>@EIB/To be defined

IFC, a member of the World Bank Group, the European Investment Bank (EIB) and Ecobank Transnational Incorporated (ETI), parent company of the Ecobank Group and leading pan-African full-service banking group, today signed a landmark risk-sharing agreement that will help fill the gap in financing for small and medium sized enterprises in some of Sub-Saharan Africa’s poorest and most fragile countries.

Under the agreement, EIB, which is already a key partner in IFC’s Global SME Finance Facility, will join IFC’s existing risk-sharing facility with ETI. The two institutions launched that facility in May 2015. EIB and IFC will share 25 percent of the risk in the $110 million facility, alongside ETI. The facility is designed to overcome the challenges of lending to smaller businesses which have a higher risk profile.

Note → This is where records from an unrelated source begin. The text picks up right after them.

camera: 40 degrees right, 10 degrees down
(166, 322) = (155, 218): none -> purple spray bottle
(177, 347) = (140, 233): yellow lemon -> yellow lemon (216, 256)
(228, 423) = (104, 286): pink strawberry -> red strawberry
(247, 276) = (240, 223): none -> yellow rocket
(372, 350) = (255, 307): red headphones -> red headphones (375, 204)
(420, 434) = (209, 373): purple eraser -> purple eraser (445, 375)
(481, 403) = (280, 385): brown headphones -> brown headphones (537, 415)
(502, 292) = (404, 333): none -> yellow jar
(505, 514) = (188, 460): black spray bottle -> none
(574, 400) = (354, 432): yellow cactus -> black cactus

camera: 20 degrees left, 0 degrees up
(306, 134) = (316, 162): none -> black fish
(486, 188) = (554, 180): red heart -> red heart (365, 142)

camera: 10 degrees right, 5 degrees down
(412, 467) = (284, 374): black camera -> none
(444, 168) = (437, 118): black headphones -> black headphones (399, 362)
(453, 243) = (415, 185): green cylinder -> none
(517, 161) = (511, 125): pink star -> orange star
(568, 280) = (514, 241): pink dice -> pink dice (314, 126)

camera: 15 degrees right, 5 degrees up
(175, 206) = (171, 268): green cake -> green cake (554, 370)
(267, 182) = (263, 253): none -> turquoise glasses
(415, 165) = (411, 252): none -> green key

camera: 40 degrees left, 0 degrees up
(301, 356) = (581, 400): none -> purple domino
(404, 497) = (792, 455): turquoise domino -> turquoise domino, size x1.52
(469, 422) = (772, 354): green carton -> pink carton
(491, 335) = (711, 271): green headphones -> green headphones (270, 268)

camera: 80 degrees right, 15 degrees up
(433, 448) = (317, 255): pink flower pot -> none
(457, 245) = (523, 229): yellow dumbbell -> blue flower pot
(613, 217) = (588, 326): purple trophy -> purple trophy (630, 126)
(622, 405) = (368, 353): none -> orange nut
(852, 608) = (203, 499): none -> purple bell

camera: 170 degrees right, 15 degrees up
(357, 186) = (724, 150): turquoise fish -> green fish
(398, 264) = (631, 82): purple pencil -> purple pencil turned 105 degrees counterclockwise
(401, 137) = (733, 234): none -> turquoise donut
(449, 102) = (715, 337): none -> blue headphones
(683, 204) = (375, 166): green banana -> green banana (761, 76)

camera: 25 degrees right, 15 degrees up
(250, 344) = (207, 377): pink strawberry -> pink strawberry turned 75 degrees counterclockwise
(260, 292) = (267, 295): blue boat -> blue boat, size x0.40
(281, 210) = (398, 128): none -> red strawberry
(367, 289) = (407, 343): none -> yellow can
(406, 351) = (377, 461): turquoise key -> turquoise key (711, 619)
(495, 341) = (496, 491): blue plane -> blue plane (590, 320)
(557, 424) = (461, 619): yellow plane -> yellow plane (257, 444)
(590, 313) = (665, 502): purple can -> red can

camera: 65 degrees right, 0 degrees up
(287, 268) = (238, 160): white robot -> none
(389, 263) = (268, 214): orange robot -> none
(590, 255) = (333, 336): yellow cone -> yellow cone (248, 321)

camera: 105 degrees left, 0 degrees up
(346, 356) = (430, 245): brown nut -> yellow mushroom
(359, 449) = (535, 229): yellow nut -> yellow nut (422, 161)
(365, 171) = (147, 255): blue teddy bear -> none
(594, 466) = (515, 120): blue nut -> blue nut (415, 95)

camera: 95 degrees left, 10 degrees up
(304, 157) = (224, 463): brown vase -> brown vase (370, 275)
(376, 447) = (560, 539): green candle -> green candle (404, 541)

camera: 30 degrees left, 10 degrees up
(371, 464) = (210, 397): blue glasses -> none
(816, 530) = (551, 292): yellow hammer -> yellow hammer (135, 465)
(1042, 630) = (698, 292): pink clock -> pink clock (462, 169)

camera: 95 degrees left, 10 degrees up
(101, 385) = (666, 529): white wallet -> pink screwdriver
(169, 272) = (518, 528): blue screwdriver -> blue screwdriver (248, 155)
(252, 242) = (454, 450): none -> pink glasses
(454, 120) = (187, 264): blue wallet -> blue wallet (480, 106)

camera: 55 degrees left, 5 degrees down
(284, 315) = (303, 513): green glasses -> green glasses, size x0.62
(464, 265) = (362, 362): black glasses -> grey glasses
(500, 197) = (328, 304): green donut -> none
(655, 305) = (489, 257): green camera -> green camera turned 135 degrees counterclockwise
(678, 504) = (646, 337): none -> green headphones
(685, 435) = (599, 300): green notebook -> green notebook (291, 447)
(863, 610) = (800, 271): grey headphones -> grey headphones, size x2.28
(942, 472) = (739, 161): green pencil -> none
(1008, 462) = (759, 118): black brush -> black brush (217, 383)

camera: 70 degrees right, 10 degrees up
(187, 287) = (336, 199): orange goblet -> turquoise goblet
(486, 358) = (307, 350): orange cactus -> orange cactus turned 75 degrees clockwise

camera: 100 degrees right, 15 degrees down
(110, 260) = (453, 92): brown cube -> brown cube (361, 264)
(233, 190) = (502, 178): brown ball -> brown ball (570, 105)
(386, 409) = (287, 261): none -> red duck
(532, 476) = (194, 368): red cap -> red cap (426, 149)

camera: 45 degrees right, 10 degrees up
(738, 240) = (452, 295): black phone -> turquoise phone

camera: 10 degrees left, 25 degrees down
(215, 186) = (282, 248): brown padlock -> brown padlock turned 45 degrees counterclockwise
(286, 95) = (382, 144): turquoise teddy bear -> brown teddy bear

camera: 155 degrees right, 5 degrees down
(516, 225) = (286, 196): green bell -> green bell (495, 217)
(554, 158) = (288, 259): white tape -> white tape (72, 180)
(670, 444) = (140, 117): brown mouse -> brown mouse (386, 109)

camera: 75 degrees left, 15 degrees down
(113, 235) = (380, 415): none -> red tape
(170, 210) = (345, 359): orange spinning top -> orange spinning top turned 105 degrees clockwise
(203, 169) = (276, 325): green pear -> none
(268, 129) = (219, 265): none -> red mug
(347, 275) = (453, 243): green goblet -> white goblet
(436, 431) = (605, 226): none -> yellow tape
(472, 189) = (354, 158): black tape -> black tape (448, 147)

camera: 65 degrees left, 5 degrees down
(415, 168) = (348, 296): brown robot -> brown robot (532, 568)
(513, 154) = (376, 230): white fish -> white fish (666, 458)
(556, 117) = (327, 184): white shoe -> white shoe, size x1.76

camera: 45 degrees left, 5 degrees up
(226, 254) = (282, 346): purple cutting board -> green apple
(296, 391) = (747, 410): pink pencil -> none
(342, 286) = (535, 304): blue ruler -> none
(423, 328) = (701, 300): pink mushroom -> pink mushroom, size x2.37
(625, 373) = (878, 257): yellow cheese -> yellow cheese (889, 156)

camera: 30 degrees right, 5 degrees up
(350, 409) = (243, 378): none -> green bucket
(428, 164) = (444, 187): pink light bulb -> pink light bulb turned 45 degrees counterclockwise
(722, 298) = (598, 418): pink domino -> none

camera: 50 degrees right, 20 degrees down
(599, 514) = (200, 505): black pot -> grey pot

Speaking at the sidelines of 2016 Africa CEO Forum in Abidjan, IFC’s Director for Western and Central Africa Vera Songwe said “SMEs in Africa face a huge funding gap, and partnerships like this between IFC, EIB and ETI are critical to helping these SMEs and economies to grow and create jobs. By leveraging IFC’s wide network of partners, the unique structure of the Global SME Finance Facility is able to target the finance gap more effectively than a single IFI, DFI or donor can on its own.”

Ambroise Fayolle, Vice President, EIB, said “As the EU bank, the European Investment Bank is strongly committed to supporting private sector investment in Africa.  The new agreement signed today will directly benefit SMEs across Sub-Saharan Africa, including in Côte d’Ivoire, fostering sustainable development and job creation. Every year, the European Investment Bank invests Euro 2.5 billions in Africa to enhance access to finance for SMEs and micro-enterprises, to develop social and much needed economic infrastructures, and to promote climate action”

Ade Ayeyemi, Group Chief Executive Officer of Ecobank, said “This agreement buttresses our continued commitment at Ecobank to supporting small and medium scale enterprises in Africa. Their financing and growth is an important part of the development of the private sector in Africa and the overall growth of our economies.”

The risk-sharing facility agreement signed today will see IFC, EIB and EIB collaborate in countries where more than 50 percent of the population live in poverty, unemployment is high and infrastructure is poor, which exacerbat the operating conditions for smaller businesses. The facility will target SMEs in Burundi, Chad, Côte d’Ivoire, Democratic Republic of the Congo, Guinea, Mali and Togo.

IFC and Ecobank enjoy a long-standing collaboration dating back to 1993. ETI’s unparalleled network across Africa has helped extend financial access in difficult environments at a scale that few other IFC-partner financial institutions can match.

The EIB is the long-term lending arm of the EU and a key IFC partner. IFC and EIB co-invest in many projects around the world and developed a particularly strong partnership during the 2008 financial crisis. EIB contributed $100 million to the Global SME Finance Facility in 2014, with the particular objective of targeting SMEs in Africa.

The Global SME Finance Facility is a blended finance vehicle which integrates both investment and advisory services to help banks reach more SMEs, launched in April 2012 in response to a call from the G-20 to bridge the trillion dollar SME financing gap. The Facility is truly unique as it mobilizes funding from donors, international finance institutions and the private sector, to help banks de-risk and scale up SME lending. The facility targets SMEs that don’t have access to finance, including women-owned SMEs, agriculture and climate-related businesses and those in fragile states.

The facility has a wide geographic focus covering all IDA countries, and has already committed to 92 projects in 27 countries, 15 of which are classified as fragile and conflict affected states. By the end of December 2015, the facility had already made more than 100,000 SME loans, worth a total of $6,4 billion. Its unique structure has allowed it to make some life-changing investments. The United Kingdom’s Department for International Development (DFID) was the facility’s first partner, with a $120 million contribution to both advisory services and blended finance. Since then, IFC has committed $595 million to projects under the Facility, up from its original commitment of $200 million.